• [GIVEN TEXT]:
Why Croatia Is Europe's Best Kept Adventure Secret

There is a version of a Croatia holiday that involves a sun lounger, a glass of something cold, and the comfortable fiction that you are "exploring." This is not that guide.
I've been properly into Croatia lately, mostly because our co-founder Donovan is heading out there from South Africa in a few weeks to race the 4Islands Epic across the Kvarner islands with his German riding partner Ole. Getting into where he's going and what's out there got me looking into the country properly, and I thought: if it's good enough to drag Don halfway across the world on a bike, it deserves a proper guide. So here one is.
Croatia has 1,244 islands, a coastline stretching over 1,700km, eight national parks, four UNESCO World Heritage sites, some of the best mountain bike terrain in Europe, sea kayaking that will ruin you for anything else, and food that deserves its own article. It also has Dubrovnik, which is basically a real-life film set, because it is literally a real-life film set. More on that later.
Here is what you can actually do there.
"Croatia has 1,244 islands, eight national parks, and some of the best mountain bike terrain in Europe. Almost nobody outside the cycling community knows about it yet. That window won't stay open forever."
On a Bike: From Hilltop Towns to Island Trails
Croatia has quietly become one of Europe's most exciting cycling destinations, and almost nobody outside the mountain bike community knows about it yet. That window won't stay open forever.
The Istrian peninsula in the north is the most developed region for cycling of any kind. The Parenzana trail, built along a former narrow-gauge railway, winds through hilltop medieval towns including Motovun, Grožnjan and Hum, connecting vineyards, olive groves and coastal views across rolling terrain that suits riders of almost any level. Istria is also where gravel riding has taken off fastest, mixing sealed roads, dirt tracks and forest paths into routes that feel genuinely exploratory.
Further south, the islands are a different challenge entirely. The northern Kvarner islands, including Krk, Cres and Rab, have become well known in the MTB community partly because of the 4 Islands Epic, while the southern Dalmatian islands are increasingly used by professional cycling teams for winter training camps. The terrain is predominantly limestone rock rather than dirt, and the climbs accumulate. If you want a gentle pedal, look elsewhere. If you want to earn your views, this is your place.

For those who want the full experience without the race entry, the Dalmatian coast between Split and Dubrovnik is increasingly popular as a bike and sail route, combining riding on the islands of Hvar, Brač and Korčula with overnight accommodation on a sailing vessel. Ancient macadam roads and old shepherd paths cross through centuries-old vineyards, past seaside fortresses built from local limestone, through mountain air thick with wild lavender, sage and thyme. It is riding unlike anywhere else.
For the hardiest riders, the TransDinarica Trail is a 514km route through Croatia's rugged Dinaric Alps, passing through Northern Velebit National Park and over Dinara Mountain with more than 8,700 metres of elevation gain in Croatia alone. This is a serious undertaking, not a weekend spin.

Recorded data
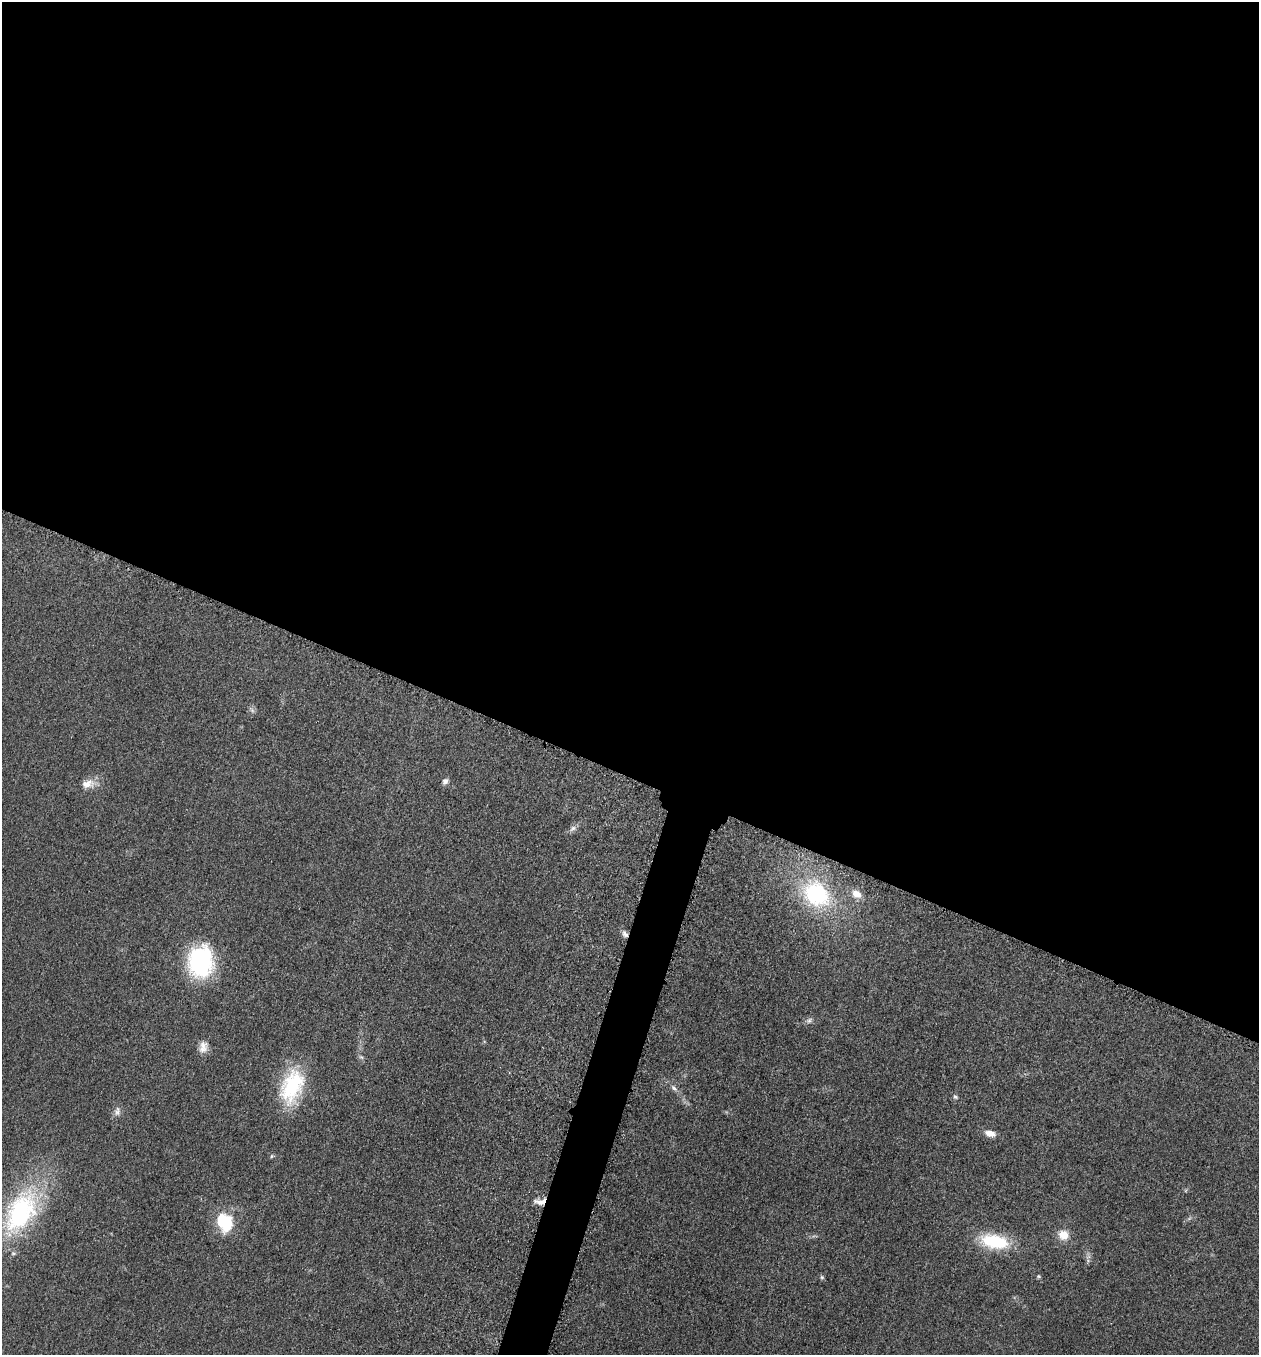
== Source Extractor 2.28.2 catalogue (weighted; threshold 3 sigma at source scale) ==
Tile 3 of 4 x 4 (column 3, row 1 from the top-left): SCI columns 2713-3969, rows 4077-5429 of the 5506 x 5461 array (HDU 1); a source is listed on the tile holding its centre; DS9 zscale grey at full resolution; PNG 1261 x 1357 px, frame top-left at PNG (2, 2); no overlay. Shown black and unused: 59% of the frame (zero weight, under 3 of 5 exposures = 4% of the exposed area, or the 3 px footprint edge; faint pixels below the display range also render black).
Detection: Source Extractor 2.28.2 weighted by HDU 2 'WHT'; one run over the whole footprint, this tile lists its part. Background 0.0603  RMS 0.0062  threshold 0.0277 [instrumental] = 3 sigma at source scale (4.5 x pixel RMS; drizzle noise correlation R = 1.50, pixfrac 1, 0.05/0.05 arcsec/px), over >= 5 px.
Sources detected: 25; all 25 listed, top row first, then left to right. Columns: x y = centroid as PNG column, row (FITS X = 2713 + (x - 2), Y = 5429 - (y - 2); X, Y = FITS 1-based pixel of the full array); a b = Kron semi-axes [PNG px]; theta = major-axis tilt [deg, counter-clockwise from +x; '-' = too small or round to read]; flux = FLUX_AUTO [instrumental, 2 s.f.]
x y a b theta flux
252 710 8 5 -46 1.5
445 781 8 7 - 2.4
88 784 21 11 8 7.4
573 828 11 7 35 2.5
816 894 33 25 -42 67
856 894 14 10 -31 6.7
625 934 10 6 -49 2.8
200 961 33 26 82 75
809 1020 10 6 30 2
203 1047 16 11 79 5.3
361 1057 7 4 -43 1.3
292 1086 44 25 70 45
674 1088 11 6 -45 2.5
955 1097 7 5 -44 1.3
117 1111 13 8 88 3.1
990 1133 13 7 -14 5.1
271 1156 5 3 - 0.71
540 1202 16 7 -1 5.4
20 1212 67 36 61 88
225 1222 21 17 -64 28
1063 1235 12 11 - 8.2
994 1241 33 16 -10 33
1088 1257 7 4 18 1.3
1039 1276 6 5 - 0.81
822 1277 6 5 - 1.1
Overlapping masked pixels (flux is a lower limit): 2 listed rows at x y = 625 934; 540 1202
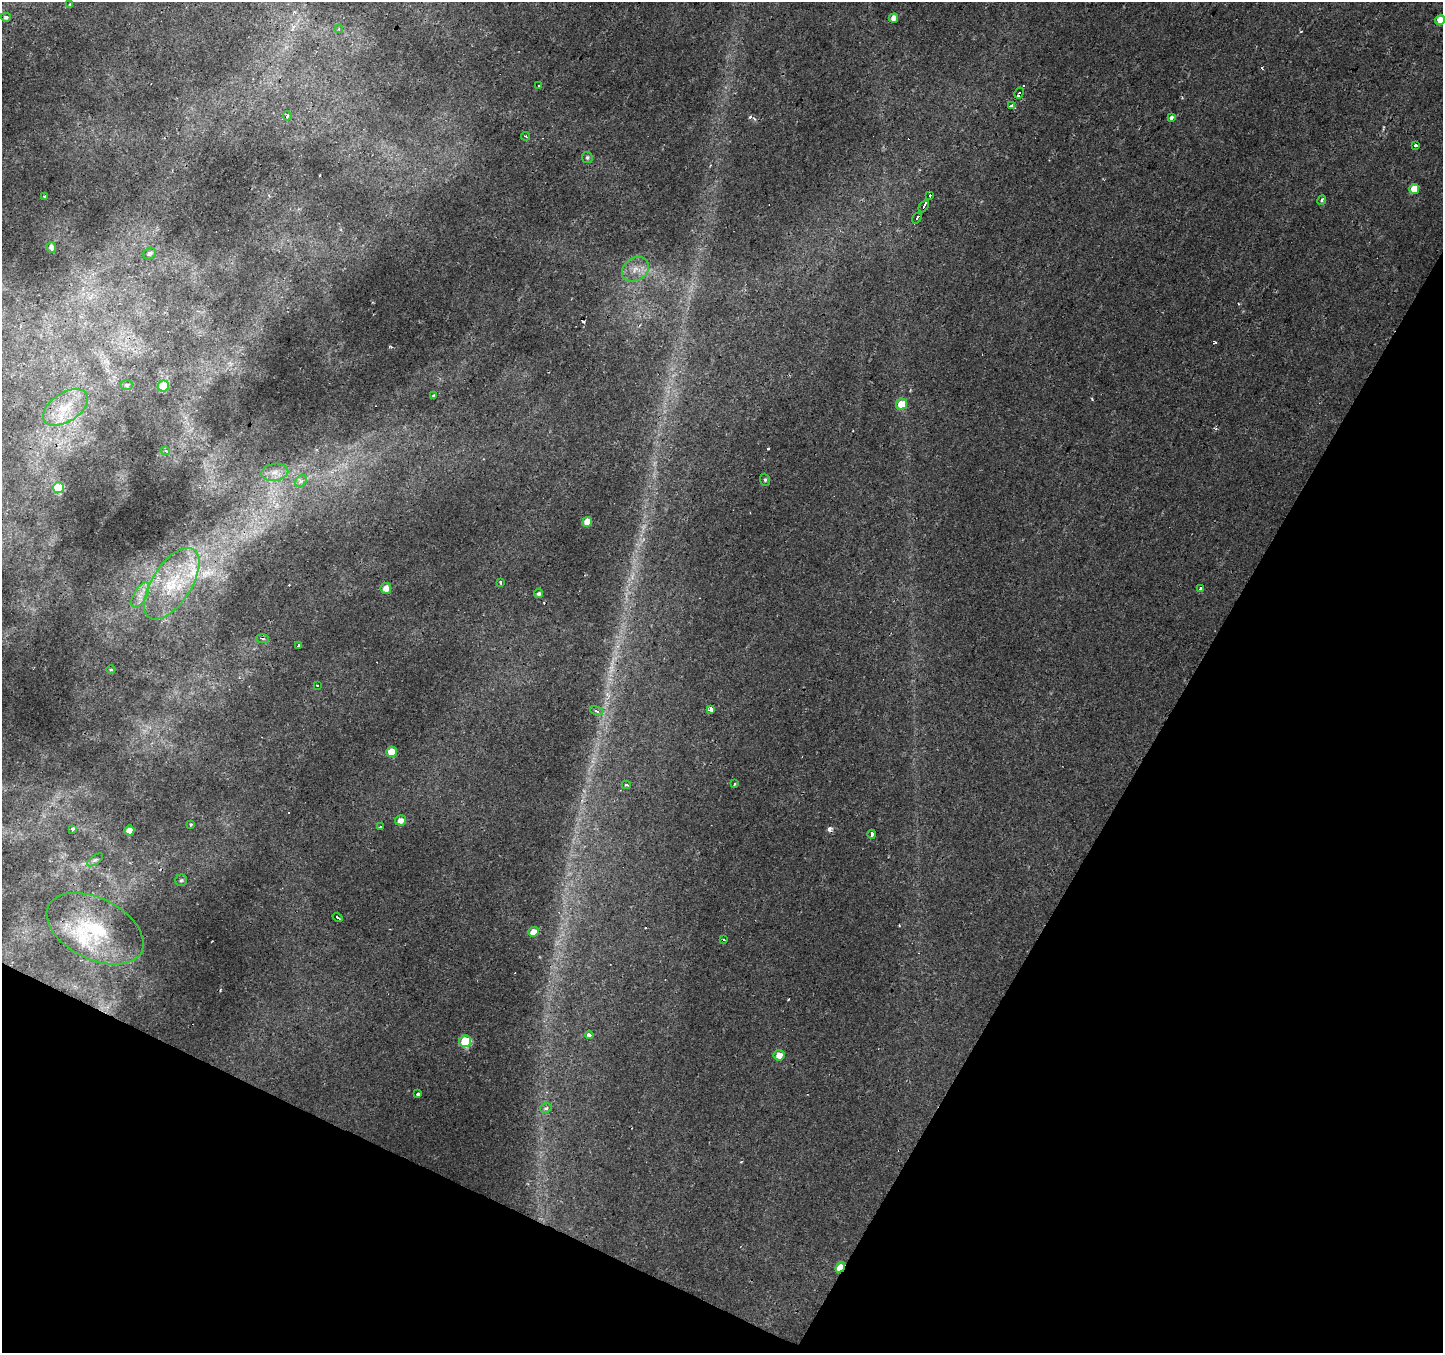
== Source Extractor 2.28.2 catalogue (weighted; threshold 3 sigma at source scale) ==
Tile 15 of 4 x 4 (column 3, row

• [PROBLEM TO SOLVE]:
Translate this sentence from the Croatia travel guide above into Spanish: "The terrain is predominantly limestone rock rather than dirt, and the climbs accumulate."

• [RESULT OF THIS TASK]:
El terreno es predominantemente roca caliza en lugar de tierra, y las subidas se acumulan.